As the day of the Big Game approaches, Gildshire is brought to mind Super Bowl history. Inaugurated after the 1966 season, it was all about settling the question of which league was better.
“Wait! What do you mean “which league?” Isn’t it all one National Football League?”
At the dawn of time (well, 1920 anyway) a group of wealthy individuals gathered in a Canton, Ohio car dealership to form an alliance of football teams, in which the players would be paid a salary for their participation. For two years it was called the “American Professional Football Association.” In 1922, the founders decided to change the name to the National Football League. The original members were as follows:
The Dayton Triangles, Cleveland Indians, Canton Bulldogs, and the Akron Pros (pictured below).
That’s right, the entire “National” Football League consisted of four Ohio cities, spanning 261 miles. Four hours on today’s highways covered the whole league.
The league may have been Ohio only, but the Akron Pros were “world” champs, nonetheless.
But, the NFL quickly grew from its humble beginnings. It beat back challenges from three other football startups in the first decade of its existence and quashed the fledgling All American Football Conference in 1949 by absorbing its best team, the Cleveland Browns. All was well and professional football was monopolized, until 1959 and the arrival of the upstart American Football League.
The NFL scoffed at the new league, citing poor attendance and inferior play as reasons the new league would fail. But, the AFL had an advantage that previous challengers had not. It was well-heeled financially, and supported by a lucrative television deal, first with ABC and later NBC.
The early 60s were the ramp up to an all-out war between the two leagues. In one two-year span, 75% of the players the NFL drafted from college signed with the American Football Conference instead. The most notable AFL draft victory came in 1965 when Joe Namath signed with the New York Jets. His deal was for $427,000 and a new Lincoln Continental.
“I’ve never heard of the American Football League? What happened to it?”
The bidding wars between the two leagues were driving costs up, and when rich people are losing money, a solution needs finding. It came as the result of a secret meeting in May of 1966 between Kansas City Chiefs’ owner Lamar Hunt and Dallas Cowboys owner Tex Schramm. The groundwork for merging the NFL and AFL was completed by May 31, but the merger wasn’t officially announced on June 6th. Key terms of the deal included a common player draft ending the recruitment and poaching of established players.
Most importantly, to the fans of the two leagues, the agreement also called for a title game to be played between the champions of the respective leagues. The first of these championship games was played January 14, 1967. The Green Bay Packers defeated the Kansas City Chiefs 35-10. The second championship game was played between the Packers and the Oakland Raiders, with the Packers winning 33-14.
“Championship game? It’s the Super Bowl. It’s always been the Super Bowl. In your title it says “Super Bowl history.” What’s going on?

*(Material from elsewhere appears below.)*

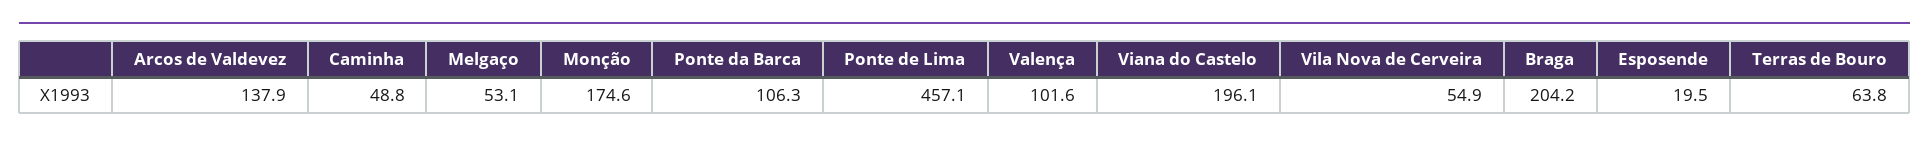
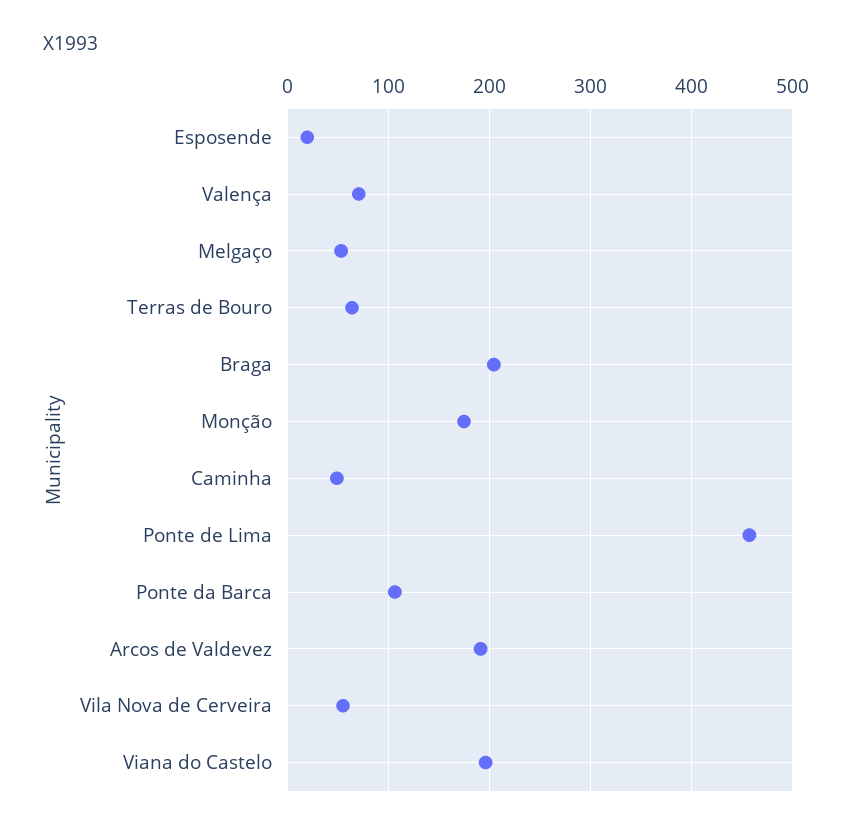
Arcos de Valdevez: 137.9 -> 190
Valença: 101.6 -> 70

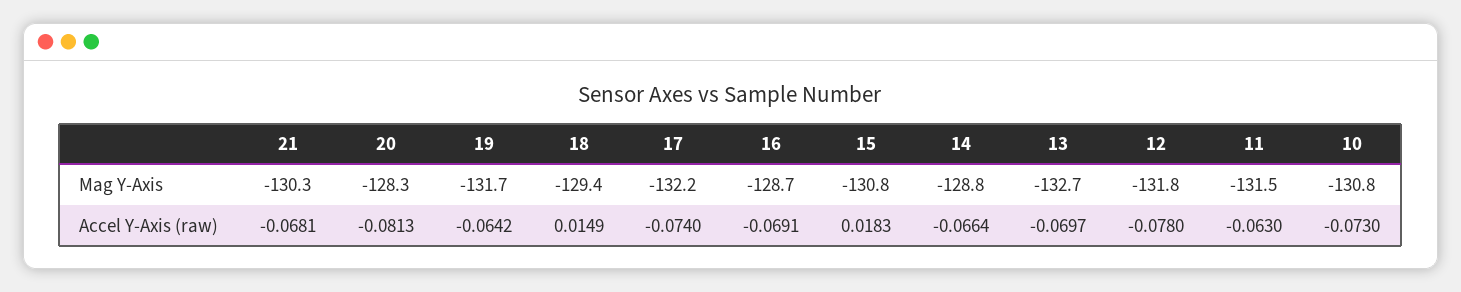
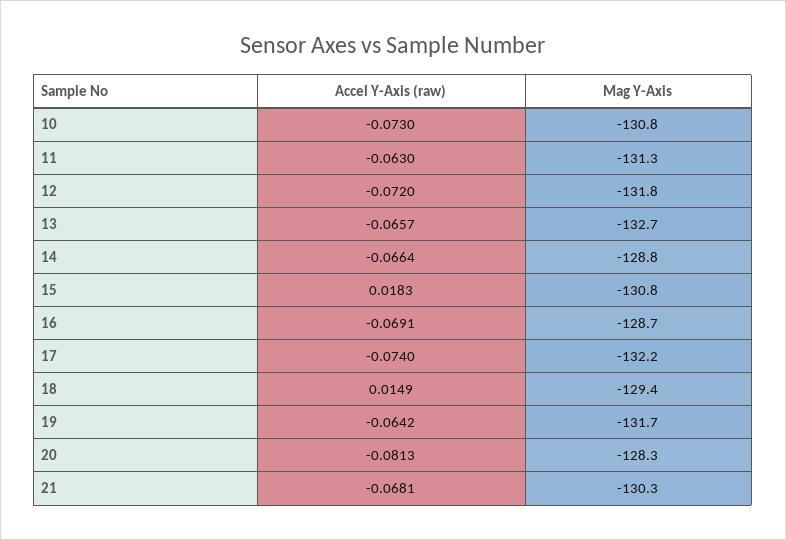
11, Mag Y-Axis: -131.5 -> -131.3
13, Accel Y-Axis (raw): -0.0697 -> -0.0657
12, Accel Y-Axis (raw): -0.078 -> -0.072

It was only in the weeks leading up to Year Three of the championship game matchups between the NFL and AFL that the term “Super Bowl” was coined. Lamar Hunt came up with the term while watching his son play with a “Super Ball.”
The two leagues fully merged in 1970. NFL commissioner Pete Rozelle remained in place to lead the newly configured league. The merger was given public acceptance, partly as a result of Joe Namath’s Jets upsetting the 17-point favorite Baltimore Colts 16-7 in what was to be called Super Bowl III.
There have been 52 games in Super Bowl history (since the first two-games were retroactively named I and II.) Tickets to Packers/Chiefs in 1967 sold for $10, but a ticket to this year’s game will set you back almost three grand to sit in an end-zone upper deck seat. The game is an unofficial national holiday. It accounts for the second-highest dollar amount of alcohol sales after New Year’s Eve. It is one-day that is unsurpassed in the American sports lexicon and will broadcast in 232 countries and territories in 33 different languages.
The Super Bowl broadcast is passed, year-to-year, between CBS, Fox, and NBC. CBS has the broadcast for Super Bowl LIII, this weekend. When CBS announcers Jim Nantz and Tony Romo greet you this Sunday, 5,000,000 more people will be watching than were living in the United States when the NFL was formed. That’s the impact of Super Bowl history. Enjoy the game, everyone.